DATA EXCERPTS:
************
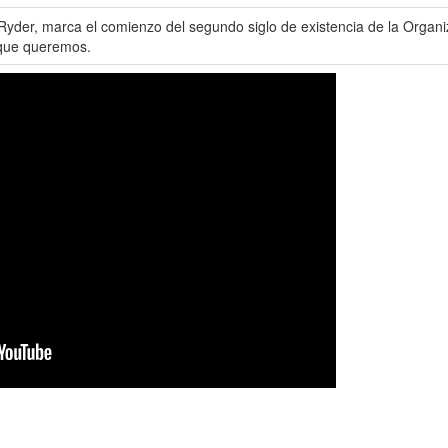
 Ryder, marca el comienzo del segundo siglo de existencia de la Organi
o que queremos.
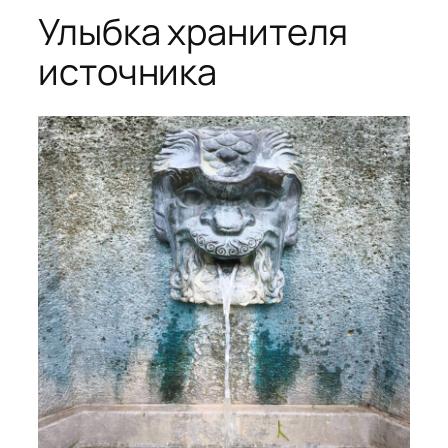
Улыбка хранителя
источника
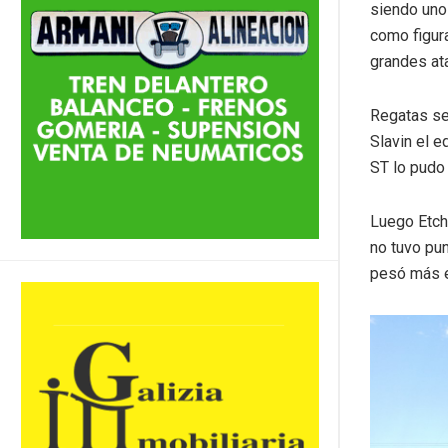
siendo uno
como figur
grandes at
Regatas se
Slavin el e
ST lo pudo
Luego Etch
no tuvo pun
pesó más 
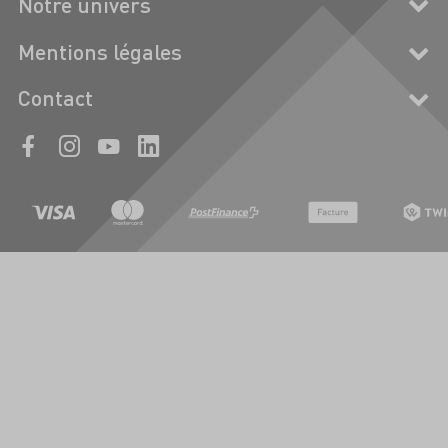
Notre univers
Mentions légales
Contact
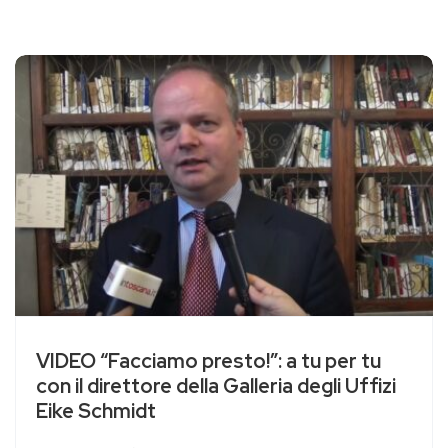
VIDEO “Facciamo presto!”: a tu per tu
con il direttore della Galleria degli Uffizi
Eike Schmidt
************
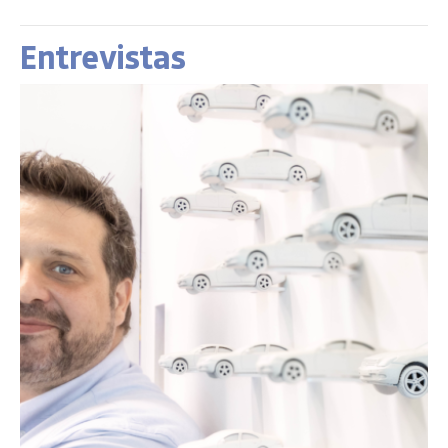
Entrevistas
************
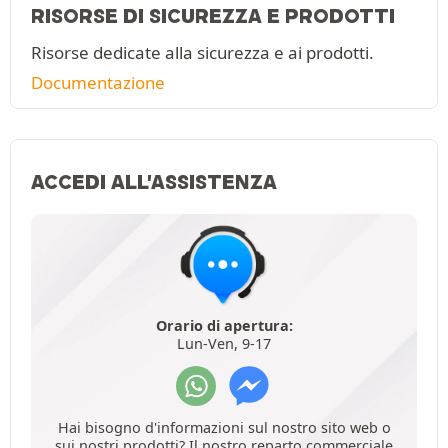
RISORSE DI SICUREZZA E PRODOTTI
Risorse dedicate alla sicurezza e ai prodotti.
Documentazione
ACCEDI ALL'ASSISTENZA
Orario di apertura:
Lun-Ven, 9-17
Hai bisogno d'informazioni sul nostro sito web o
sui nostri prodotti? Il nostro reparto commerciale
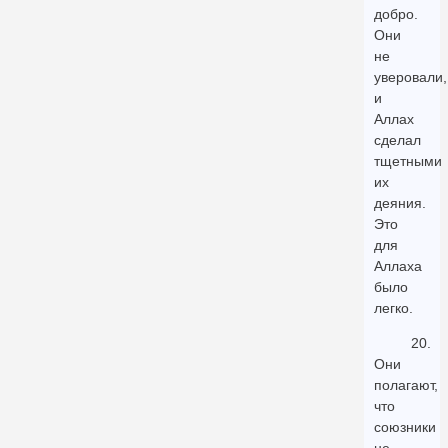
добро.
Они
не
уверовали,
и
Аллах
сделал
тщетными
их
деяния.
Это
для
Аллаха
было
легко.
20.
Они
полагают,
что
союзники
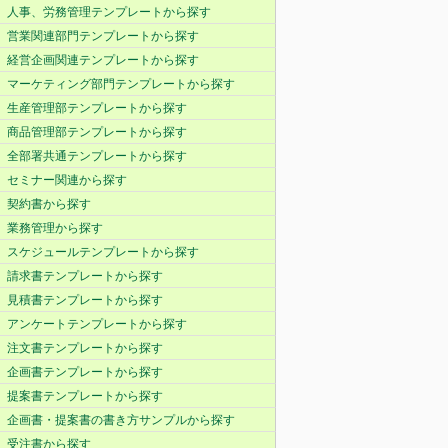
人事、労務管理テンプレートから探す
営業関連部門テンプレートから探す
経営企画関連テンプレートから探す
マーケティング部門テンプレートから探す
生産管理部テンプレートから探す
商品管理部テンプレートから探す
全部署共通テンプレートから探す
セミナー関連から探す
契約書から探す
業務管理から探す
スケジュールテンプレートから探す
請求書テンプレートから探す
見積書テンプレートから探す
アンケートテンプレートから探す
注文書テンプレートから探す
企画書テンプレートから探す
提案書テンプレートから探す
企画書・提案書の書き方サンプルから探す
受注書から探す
************
TRY IT:
Lines wanted from the entries above: the one with "Ryder, marca el", the one with "Eike Schmidt", and all lines between. Please copy them exactly, without the pictures and without anything else.

ANSWER FOR THIS EXERCISE:
 Ryder, marca el comienzo del segundo siglo de existencia de la Organi
o que queremos.
Улыбка хранителя
источника
siendo uno
como figur
grandes at
Regatas se
Slavin el e
ST lo pudo
Luego Etch
no tuvo pun
pesó más 
Notre univers
Mentions légales
Contact
VIDEO “Facciamo presto!”: a tu per tu
con il direttore della Galleria degli Uffizi
Eike Schmidt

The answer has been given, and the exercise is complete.